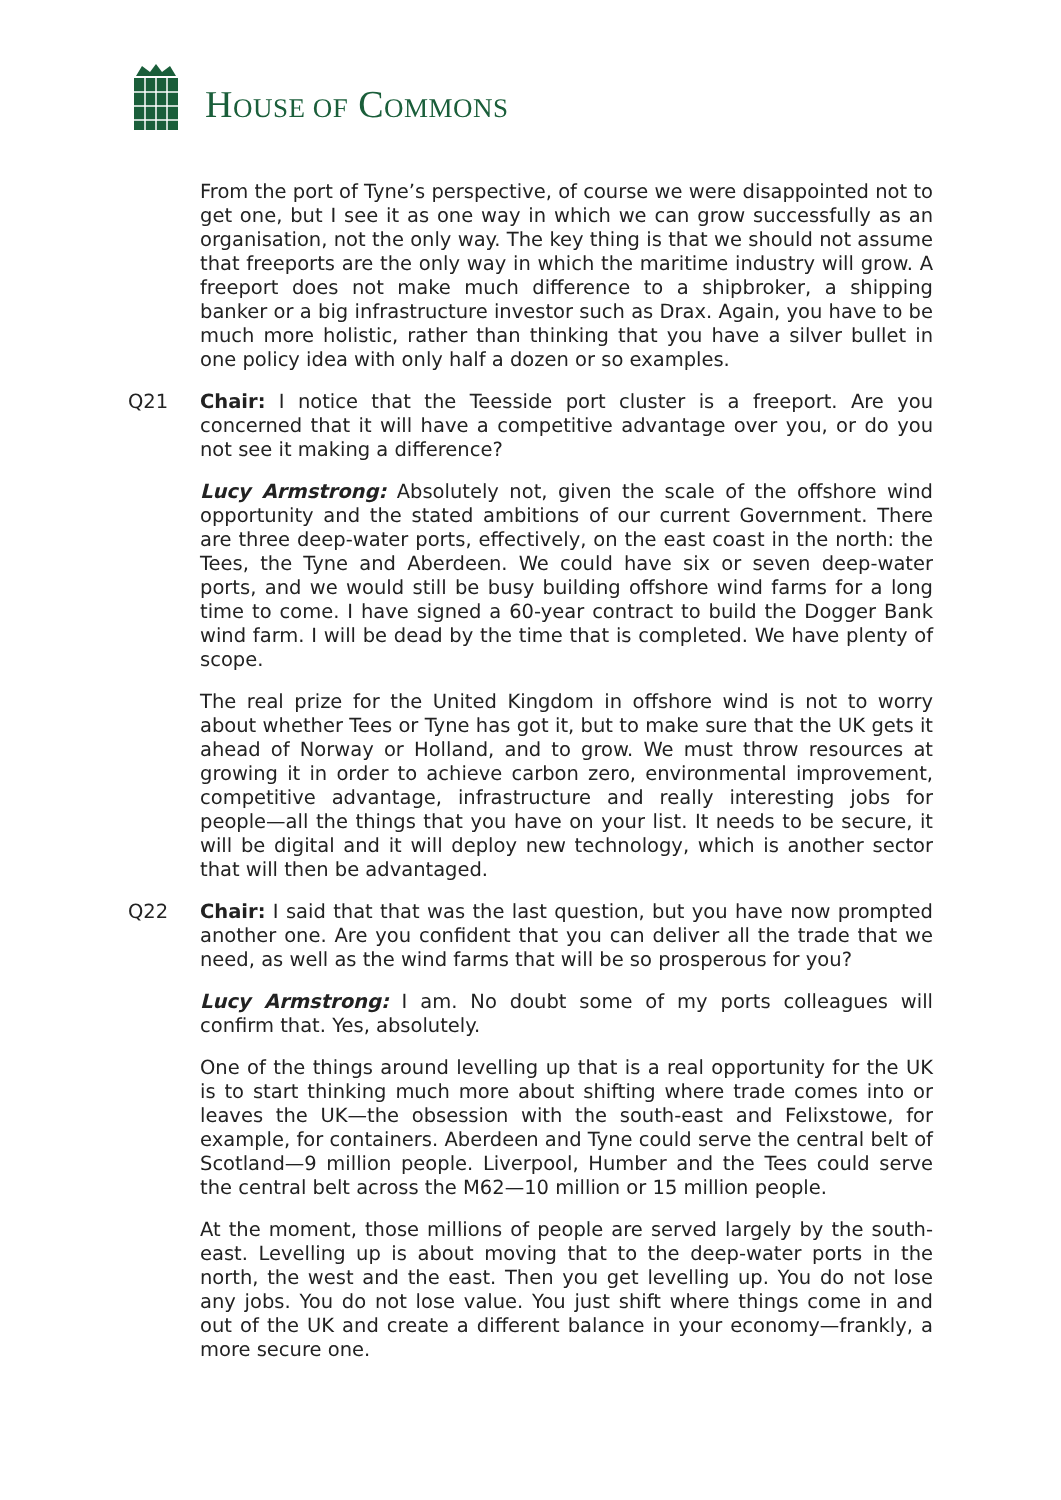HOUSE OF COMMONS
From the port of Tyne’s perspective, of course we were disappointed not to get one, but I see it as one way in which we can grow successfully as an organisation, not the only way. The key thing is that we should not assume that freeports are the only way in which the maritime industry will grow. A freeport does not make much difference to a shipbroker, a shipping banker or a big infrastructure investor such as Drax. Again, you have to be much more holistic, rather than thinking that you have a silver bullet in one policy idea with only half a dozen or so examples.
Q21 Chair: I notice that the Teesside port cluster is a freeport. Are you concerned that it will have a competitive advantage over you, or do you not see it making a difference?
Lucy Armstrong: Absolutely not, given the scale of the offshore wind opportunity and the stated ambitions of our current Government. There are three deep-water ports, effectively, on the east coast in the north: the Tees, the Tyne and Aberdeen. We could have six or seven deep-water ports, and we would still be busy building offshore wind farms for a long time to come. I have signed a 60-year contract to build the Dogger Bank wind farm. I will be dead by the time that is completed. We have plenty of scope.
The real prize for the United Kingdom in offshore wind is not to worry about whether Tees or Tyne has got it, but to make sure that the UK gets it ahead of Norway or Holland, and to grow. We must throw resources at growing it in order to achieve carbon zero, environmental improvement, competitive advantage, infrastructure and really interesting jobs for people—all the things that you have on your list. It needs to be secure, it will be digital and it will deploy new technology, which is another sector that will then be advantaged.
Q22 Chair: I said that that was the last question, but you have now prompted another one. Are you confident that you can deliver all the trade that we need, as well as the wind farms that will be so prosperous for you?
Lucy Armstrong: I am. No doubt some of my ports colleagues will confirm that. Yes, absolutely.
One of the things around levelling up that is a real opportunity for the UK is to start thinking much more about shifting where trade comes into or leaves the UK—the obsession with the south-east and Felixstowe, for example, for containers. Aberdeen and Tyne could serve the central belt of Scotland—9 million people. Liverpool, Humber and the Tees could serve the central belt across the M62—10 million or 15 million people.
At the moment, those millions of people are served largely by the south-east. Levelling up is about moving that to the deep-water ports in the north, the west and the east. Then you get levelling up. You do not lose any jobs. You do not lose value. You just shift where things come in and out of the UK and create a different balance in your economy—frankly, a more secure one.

▶ _TASK TO COMPLETE_: From the material above, please return each line containing "Chair".

▶ _REPLY TO THE TASK_:
Q21 Chair: I notice that the Teesside port cluster is a freeport. Are you concerned that it will have a competitive advantage over you, or do you not see it making a difference?
Q22 Chair: I said that that was the last question, but you have now prompted another one. Are you confident that you can deliver all the trade that we need, as well as the wind farms that will be so prosperous for you?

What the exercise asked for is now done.